Home schooling for kids is like being self-employed - once your work is done, you can go and do what you want, regardless of what the clock says.
So in late November, caught up on their bookwork, the four Coady kids and their parents piled into their big grey van and headed south for a two-month stint in Mexico. Upon arriving in Barra de Navidad on the Pacific coast, the days began to take a certain rhythm. After Linda's breakfast heuvos rancheros were wolfed down and the morning's Spanish lessons were completed, the kids wandered down to the barrio to meet up with their local friends, and then ambled down to the beach to learn to surf.
When the sun got low in the sky and some of the day's heat was spent, it was time for soccer - or as it is known in the rest of the world outside Canada and the U.S., football.
The Coady kids and their friend Raven di Pietro would join a hoard of kids who piled through a hole in the fence at the stadium for daily pick-up games. These barefoot smiling kids could dance around the Canadians, avoid getting stepped on by heavy cleats, and then pound the ball into the mesh with both feet. Before long the Coady kids, rep players on the Sunshine Coast, had found places on local teams. In Mexico, even small communities seem to find the wherewithal to build their football grounds, and Barra, a town of 3,000, even has covered grandstand seating.
The Coady van quickly became a southern soccer taxi. In a land where it's common to see the back of a pick-up truck filled with people, the inside of the 15-passenger van was soon standing room only.
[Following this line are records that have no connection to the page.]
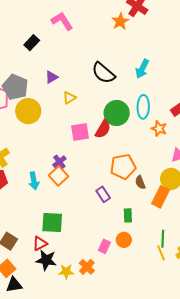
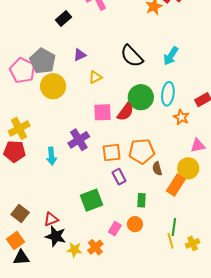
purple cross: (59, 162) -> (79, 140), size x1.5
orange square: (58, 176) -> (112, 153), moved, turned 30
green square: (52, 223) -> (91, 200), moved, turned -30

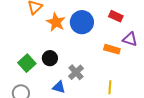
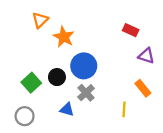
blue circle: (82, 22) -> (84, 66), moved
orange rectangle: (112, 49) -> (143, 88), moved, turned 35

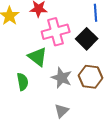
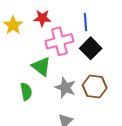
blue line: (96, 13) -> (86, 22), moved

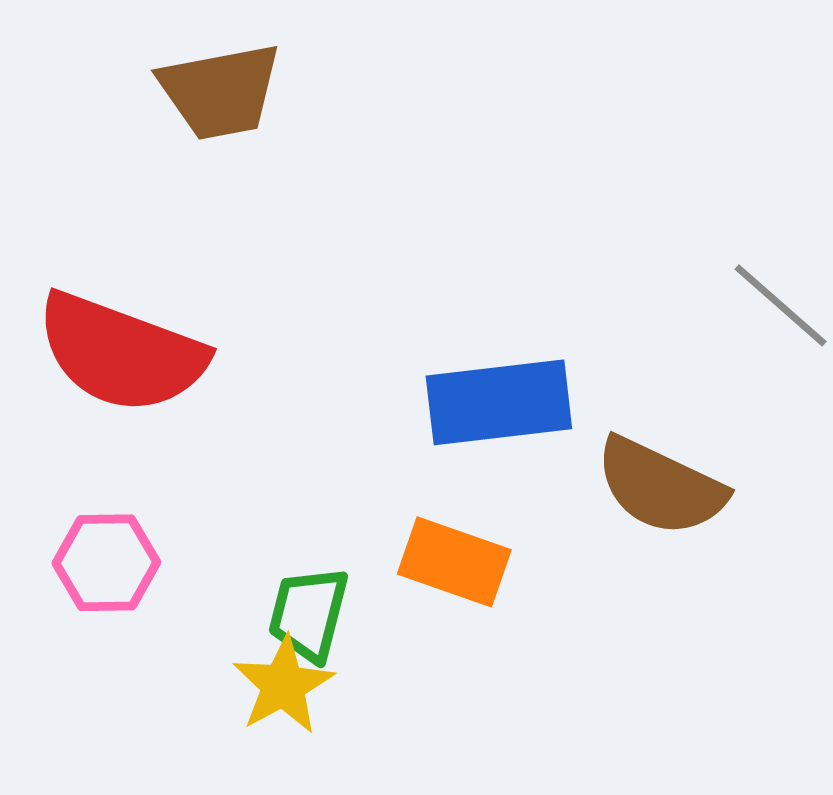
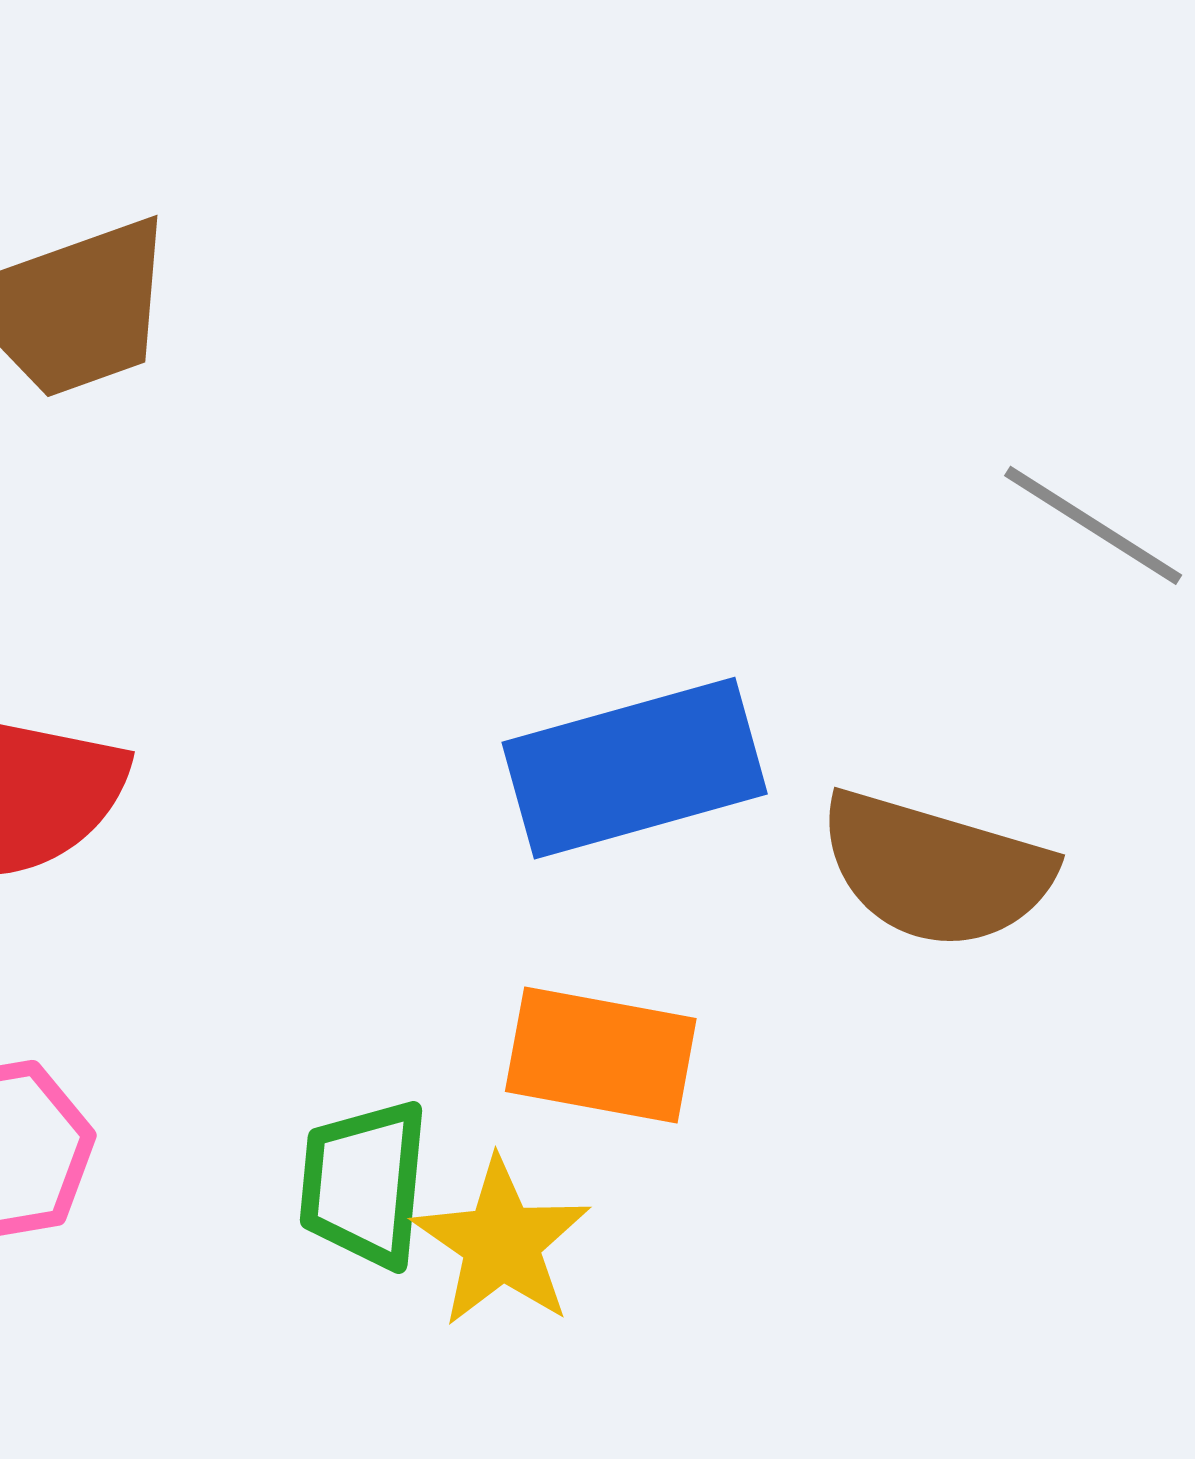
yellow star: (283, 685) -> (501, 1242), moved

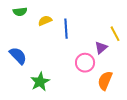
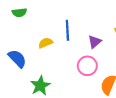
yellow semicircle: (45, 21) -> (46, 43), moved
purple triangle: (101, 48) -> (95, 42), moved

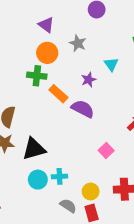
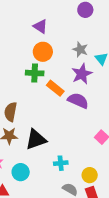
gray star: (78, 43) -> (80, 50), moved
purple star: (89, 80) -> (82, 74), size x1.5
cyan circle: (38, 180) -> (21, 172), moved

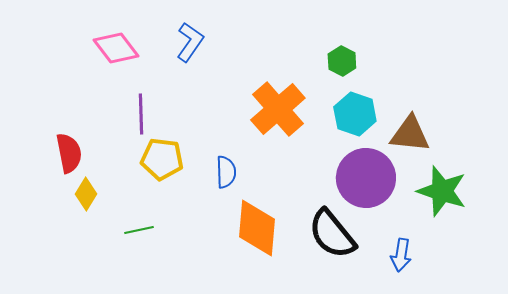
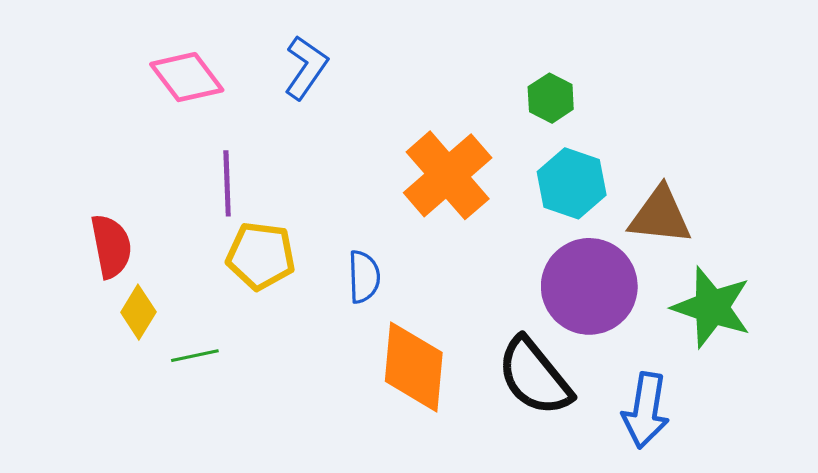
green line: (139, 230) -> (195, 356), moved
blue arrow: (401, 255) -> (646, 410), size x1.4

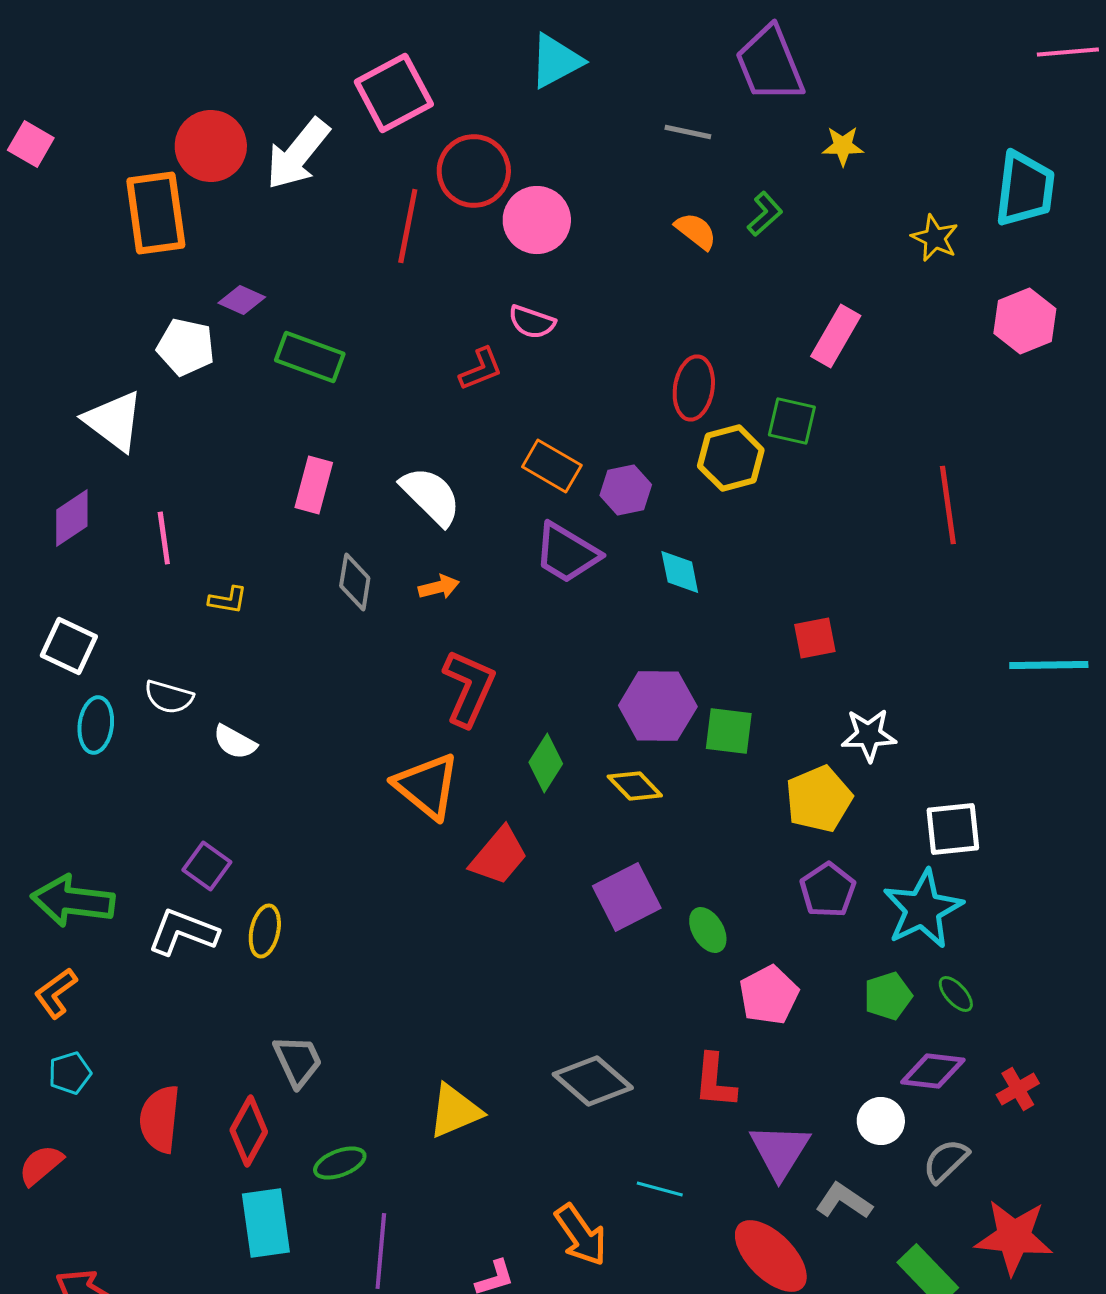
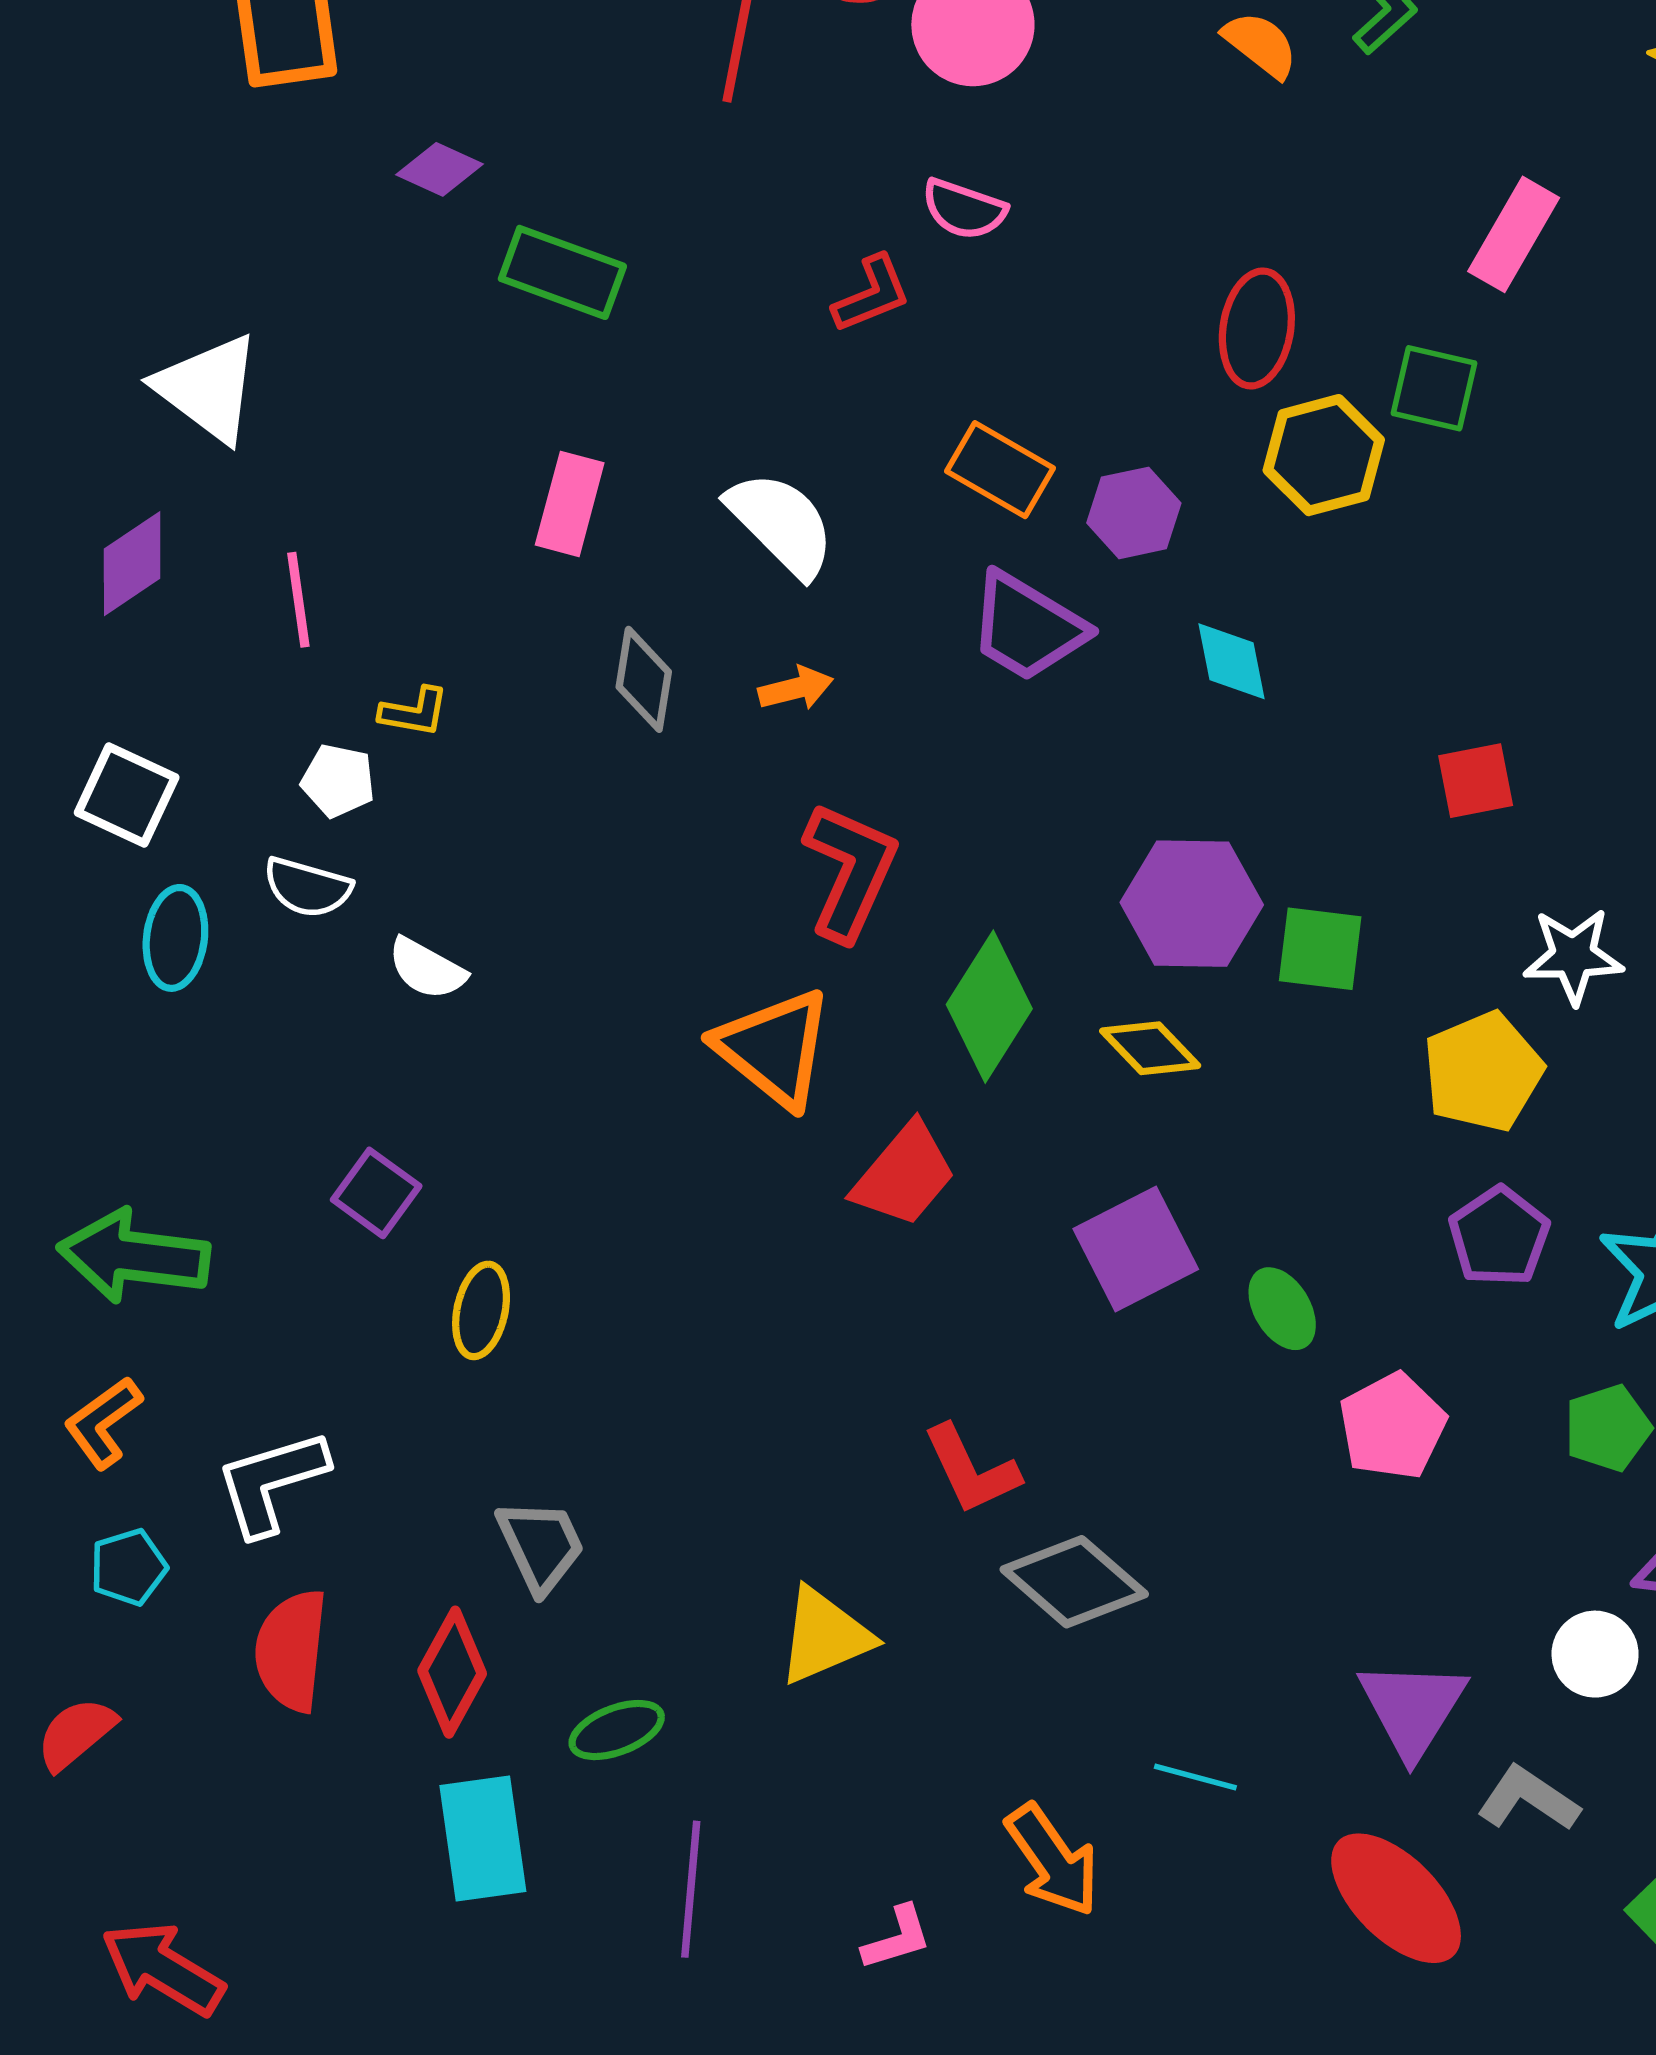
white pentagon: (186, 347) -> (338, 781), moved, size x0.7
green diamond: (546, 763) -> (989, 1007), size x1.4
white L-shape: (183, 932) -> (271, 1482), moved, turned -38
red L-shape: (715, 1081) -> (971, 1470), moved, turned -30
The Sunshine Coast kids, accustomed to playing in the freezing rain, needed lots of half time liquados to stay hydrated for the 90-minute matches in the 35-degree sun. The teams and the community were very accepting of their new acquisitions from the north and everyone managed to communicate between phrasebooks, TV phrases and lots of acting out. It also helped that Stashan and Justice Coady, members of the local boys Celtic and Adrenaline rep teams, managed to put a few balls in the back of the net. By the end of the trip, with all the new friends and memories, it took some soul searching to recall the reasons why they should leave the sun and surf of Mexico to drive 4,000 kilometres north back to the cold of Canada. Then again, it was time for the Sunshine Coast Youth Soccer Association playoffs!